アレルギー体質を持っている犬はワクチン接種前に、十分に獣医師に相談をした上で受けましょう。
ワクチンの種類を減らす
あまり多くの種類の混合ワクチンを打つのではなく、その地域で流行している病気の傾向を把握しながら、8種類から5種類、5種類から3種にするなど、接種する混合ワクチンの種類を減らすという方法もあります。
かかりつけの獣医師と相談した上で決定してください。
混合ワクチンの接種の頻度を減らす
これまでは、混合ワクチンは年に1回接種するのが良いと言われていましたが、最近ではこの考え方が見直されています。
混合ワクチンのメーカーの論文の中には、混合ワクチンには3年から5年ほど免疫の効力があると書かれているものもあります。
抗体の持続期間は、個体差があり感染症の種類によっても変わってくるため、獣医師に混合ワクチンの間隔をどれだけ開けたらいいのか相談してみたほうが良いです。
シニア犬(老犬)への混合ワクチン接種は減らす
シニア犬(老犬)にワクチン接種をするときには、注意が必要です。
10歳を過ぎたシニア犬の場合は、体力が衰えてきているため、ワクチンの副作用が強く出る場合があるので、ワクチン接種の回数を減らした方が良いといわれています。
獣医さんによっては「10歳を過ぎたらワクチンを受けさせるべきではない」という意見もあるほどです。
そのため、前述した「抗体検査」を行ったり、かかりつけの獣医さんと十分に相談した上で慎重に判断して下さい。

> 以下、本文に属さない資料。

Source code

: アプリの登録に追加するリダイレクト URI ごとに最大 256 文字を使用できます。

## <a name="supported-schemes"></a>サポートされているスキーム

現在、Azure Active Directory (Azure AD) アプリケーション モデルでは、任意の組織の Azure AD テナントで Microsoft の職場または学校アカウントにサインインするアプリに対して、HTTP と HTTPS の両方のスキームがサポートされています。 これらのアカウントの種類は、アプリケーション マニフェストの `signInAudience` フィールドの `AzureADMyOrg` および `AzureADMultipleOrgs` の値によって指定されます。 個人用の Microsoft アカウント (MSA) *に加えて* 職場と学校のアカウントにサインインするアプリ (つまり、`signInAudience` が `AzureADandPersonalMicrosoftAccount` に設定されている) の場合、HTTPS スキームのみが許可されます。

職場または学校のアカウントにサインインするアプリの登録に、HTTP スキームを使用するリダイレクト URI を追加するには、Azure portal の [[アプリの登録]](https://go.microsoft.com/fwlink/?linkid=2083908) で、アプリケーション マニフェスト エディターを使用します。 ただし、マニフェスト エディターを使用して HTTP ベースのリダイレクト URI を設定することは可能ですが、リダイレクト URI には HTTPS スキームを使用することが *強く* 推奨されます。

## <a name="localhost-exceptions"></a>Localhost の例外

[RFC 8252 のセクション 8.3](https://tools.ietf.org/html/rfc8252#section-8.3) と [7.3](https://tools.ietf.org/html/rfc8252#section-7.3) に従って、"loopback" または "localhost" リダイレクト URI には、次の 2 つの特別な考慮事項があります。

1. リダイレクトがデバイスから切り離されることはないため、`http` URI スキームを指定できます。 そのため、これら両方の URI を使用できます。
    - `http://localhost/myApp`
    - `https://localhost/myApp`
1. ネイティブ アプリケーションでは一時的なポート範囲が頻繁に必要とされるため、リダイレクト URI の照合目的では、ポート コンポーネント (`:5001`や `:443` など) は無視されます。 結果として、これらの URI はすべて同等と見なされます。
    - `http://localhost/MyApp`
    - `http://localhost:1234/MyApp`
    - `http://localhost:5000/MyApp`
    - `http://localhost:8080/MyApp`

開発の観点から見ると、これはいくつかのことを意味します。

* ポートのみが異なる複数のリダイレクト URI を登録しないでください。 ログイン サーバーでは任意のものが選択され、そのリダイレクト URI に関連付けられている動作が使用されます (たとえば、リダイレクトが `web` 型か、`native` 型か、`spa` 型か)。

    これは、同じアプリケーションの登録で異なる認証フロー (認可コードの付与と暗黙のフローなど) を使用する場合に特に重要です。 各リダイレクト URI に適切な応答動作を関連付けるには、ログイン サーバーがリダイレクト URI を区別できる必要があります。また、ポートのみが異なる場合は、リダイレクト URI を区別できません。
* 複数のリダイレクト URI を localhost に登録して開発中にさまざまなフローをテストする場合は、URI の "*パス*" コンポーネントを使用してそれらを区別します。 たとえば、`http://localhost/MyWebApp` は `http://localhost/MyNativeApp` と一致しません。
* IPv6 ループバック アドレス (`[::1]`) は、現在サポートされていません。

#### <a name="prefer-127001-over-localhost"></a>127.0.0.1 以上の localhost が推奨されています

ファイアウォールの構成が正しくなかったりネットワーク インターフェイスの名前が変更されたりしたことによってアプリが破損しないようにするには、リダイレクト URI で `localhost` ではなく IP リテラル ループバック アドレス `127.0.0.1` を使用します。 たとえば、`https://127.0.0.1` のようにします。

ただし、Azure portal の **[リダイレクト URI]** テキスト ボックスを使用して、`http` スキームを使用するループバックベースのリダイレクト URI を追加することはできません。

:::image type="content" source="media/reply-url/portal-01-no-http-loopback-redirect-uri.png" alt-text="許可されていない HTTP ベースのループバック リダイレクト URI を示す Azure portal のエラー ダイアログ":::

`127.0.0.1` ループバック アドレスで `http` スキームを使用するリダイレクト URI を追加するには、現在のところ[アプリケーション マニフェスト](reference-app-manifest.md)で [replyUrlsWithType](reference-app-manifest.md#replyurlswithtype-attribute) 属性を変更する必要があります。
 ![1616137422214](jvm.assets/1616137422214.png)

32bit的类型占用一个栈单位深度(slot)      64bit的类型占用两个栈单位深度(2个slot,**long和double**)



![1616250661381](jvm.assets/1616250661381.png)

生理中・発情中・妊娠中・授乳中は、ワクチン接種を避ける
生理中・発情中・妊娠中・授乳中は、ワクチン接種を避けましょう。
病院でもそのように呼びかけています。
子犬は、混合ワクチンを3回接種するまでは散歩させない
子犬の場合は、生後約4カ月までに混合ワクチンを3回接種することが一般的で、3回目の混合ワクチン接種が終わるまでは散歩させてはいけません。
3回目のワクチン接種を受けずに散歩すると、ウィルスに感染して命を落とす危険があるからです。

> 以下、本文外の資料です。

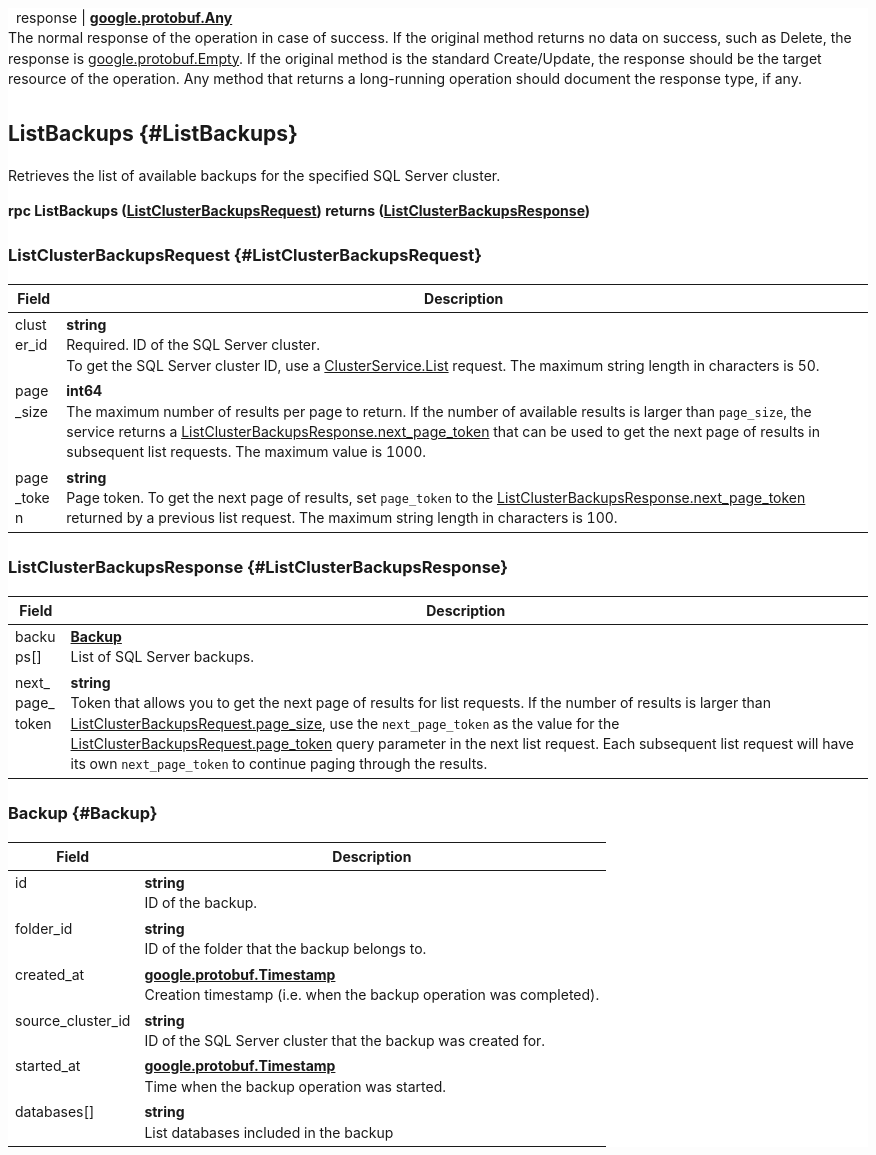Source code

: &nbsp;&nbsp;response | **[google.protobuf.Any](https://developers.google.com/protocol-buffers/docs/proto3#any)**<br>The normal response of the operation in case of success. If the original method returns no data on success, such as Delete, the response is [google.protobuf.Empty](https://developers.google.com/protocol-buffers/docs/reference/google.protobuf#google.protobuf.Empty). If the original method is the standard Create/Update, the response should be the target resource of the operation. Any method that returns a long-running operation should document the response type, if any. 


## ListBackups {#ListBackups}

Retrieves the list of available backups for the specified SQL Server cluster.

**rpc ListBackups ([ListClusterBackupsRequest](#ListClusterBackupsRequest)) returns ([ListClusterBackupsResponse](#ListClusterBackupsResponse))**

### ListClusterBackupsRequest {#ListClusterBackupsRequest}

Field | Description
--- | ---
cluster_id | **string**<br>Required. ID of the SQL Server cluster. <br>To get the SQL Server cluster ID, use a [ClusterService.List](#List) request. The maximum string length in characters is 50.
page_size | **int64**<br>The maximum number of results per page to return. If the number of available results is larger than `page_size`, the service returns a [ListClusterBackupsResponse.next_page_token](#ListClusterBackupsResponse) that can be used to get the next page of results in subsequent list requests. The maximum value is 1000.
page_token | **string**<br>Page token. To get the next page of results, set `page_token` to the [ListClusterBackupsResponse.next_page_token](#ListClusterBackupsResponse) returned by a previous list request. The maximum string length in characters is 100.


### ListClusterBackupsResponse {#ListClusterBackupsResponse}

Field | Description
--- | ---
backups[] | **[Backup](#Backup)**<br>List of SQL Server backups. 
next_page_token | **string**<br>Token that allows you to get the next page of results for list requests. If the number of results is larger than [ListClusterBackupsRequest.page_size](#ListClusterBackupsRequest), use the `next_page_token` as the value for the [ListClusterBackupsRequest.page_token](#ListClusterBackupsRequest) query parameter in the next list request. Each subsequent list request will have its own `next_page_token` to continue paging through the results. 


### Backup {#Backup}

Field | Description
--- | ---
id | **string**<br>ID of the backup. 
folder_id | **string**<br>ID of the folder that the backup belongs to. 
created_at | **[google.protobuf.Timestamp](https://developers.google.com/protocol-buffers/docs/reference/google.protobuf#timestamp)**<br>Creation timestamp (i.e. when the backup operation was completed). 
source_cluster_id | **string**<br>ID of the SQL Server cluster that the backup was created for. 
started_at | **[google.protobuf.Timestamp](https://developers.google.com/protocol-buffers/docs/reference/google.protobuf#timestamp)**<br>Time when the backup operation was started. 
databases[] | **string**<br>List databases included in the backup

なお、子犬は、混合ワクチンを接種した後の2~3週間は、散歩や他の犬と接触をさせないようにして下さい。
混合ワクチンの免疫効果は、すぐに現れないためです。
ところで、3回目の混合ワクチンを接種させるまでに最大16週(生後約4カ月)までかかるわけですが、生後3カ月までの期間は、犬の「社会化期」といわれ、他の犬や人間、車やバイクなどに慣れさせるために必要な時期です。
この時期に散歩(外出)させることができないと、「社会化」させることが非常に難しくなってしまいます。

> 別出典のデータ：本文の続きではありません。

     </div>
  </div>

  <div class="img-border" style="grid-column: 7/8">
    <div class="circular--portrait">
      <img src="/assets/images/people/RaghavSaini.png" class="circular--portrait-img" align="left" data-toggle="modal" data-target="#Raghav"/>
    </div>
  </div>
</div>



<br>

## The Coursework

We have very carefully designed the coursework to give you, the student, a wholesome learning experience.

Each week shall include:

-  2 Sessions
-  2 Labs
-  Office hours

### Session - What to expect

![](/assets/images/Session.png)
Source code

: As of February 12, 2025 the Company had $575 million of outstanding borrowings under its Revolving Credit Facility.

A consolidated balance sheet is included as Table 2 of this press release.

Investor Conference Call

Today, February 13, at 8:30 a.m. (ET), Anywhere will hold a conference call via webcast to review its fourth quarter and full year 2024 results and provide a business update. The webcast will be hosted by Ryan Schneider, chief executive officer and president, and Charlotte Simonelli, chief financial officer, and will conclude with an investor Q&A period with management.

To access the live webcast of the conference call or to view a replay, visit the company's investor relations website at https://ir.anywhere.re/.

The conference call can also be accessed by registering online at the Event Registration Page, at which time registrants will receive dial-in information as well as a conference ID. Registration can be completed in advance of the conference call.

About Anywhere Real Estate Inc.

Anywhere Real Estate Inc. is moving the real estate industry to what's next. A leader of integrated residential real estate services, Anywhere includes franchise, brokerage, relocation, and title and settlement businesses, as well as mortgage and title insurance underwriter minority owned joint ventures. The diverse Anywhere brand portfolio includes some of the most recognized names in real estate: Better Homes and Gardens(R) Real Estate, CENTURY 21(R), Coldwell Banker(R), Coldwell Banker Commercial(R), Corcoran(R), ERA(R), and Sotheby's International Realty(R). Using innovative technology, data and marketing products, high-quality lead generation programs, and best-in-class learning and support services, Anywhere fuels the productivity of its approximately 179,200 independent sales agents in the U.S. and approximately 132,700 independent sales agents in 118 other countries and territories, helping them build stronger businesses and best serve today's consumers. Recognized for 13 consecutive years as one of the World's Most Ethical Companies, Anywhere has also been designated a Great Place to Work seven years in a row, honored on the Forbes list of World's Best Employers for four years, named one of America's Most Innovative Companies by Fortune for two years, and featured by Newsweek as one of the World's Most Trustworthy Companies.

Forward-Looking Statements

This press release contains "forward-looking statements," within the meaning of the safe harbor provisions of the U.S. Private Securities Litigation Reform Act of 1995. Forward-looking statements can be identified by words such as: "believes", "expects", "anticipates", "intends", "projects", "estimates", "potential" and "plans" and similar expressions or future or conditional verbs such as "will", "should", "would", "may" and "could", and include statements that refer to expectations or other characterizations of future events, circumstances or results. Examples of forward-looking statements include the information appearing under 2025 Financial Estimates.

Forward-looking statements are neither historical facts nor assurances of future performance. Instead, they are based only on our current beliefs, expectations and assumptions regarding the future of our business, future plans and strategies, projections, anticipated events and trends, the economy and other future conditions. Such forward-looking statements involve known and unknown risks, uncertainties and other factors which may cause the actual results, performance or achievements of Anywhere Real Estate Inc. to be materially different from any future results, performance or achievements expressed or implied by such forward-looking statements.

では、どうやってこの時期(生後3か月まで)に社会化させれば良いのかというと、「3回目のワクチンが終わるまでは犬を抱っこして外出する」という方法があり、これは獣医さんもお勧めしている方法です。
ワクチン接種後(混合・狂犬病)は、シャンプーと激しい運動をしばらく避ける
副作用防止のため、ワクチン接種後(混合・狂犬病)はシャンプーと激しい運動は避けましょう。
避けた方が良い期間は次のとおりです。
- 成犬:2~3日
- 子犬:3回目のワクチン接種後、2週間ほど
ワクチン接種後の対応と、副作用が起こった時の対策
ワクチン接種後は、「しばらく院内にて様子を見てください」と勧めてくる獣医師もいらっしゃいます。
もし、獣医師からそのように言われなくても、ワクチン接種後の30分ほどは、何か起こったらすぐ対応できるよう病院内か病院のすぐそばに待機していましょう。
万が一、アナフィラキシーショック(アナフィラキシーショック反応)が起きてしまった場合には、すぐに動物病院につれていきましょう。
酸素吸入、点滴、注射などで治療しなくては、命にかかわります。
さいごに
「犬を感染症から守るためのワクチンを、毎年接種するのが本当に良いことなのか?」といった議論が、近年高まりつつあります。
大切な愛犬を病気から守るためにワクチン接種をしたつもりが、ワクチンのアレルギー反応で逆にダメージを与えることになったら本末転倒です。
そのためには、正しい知識をもってワクチン接種に臨みたいものですね。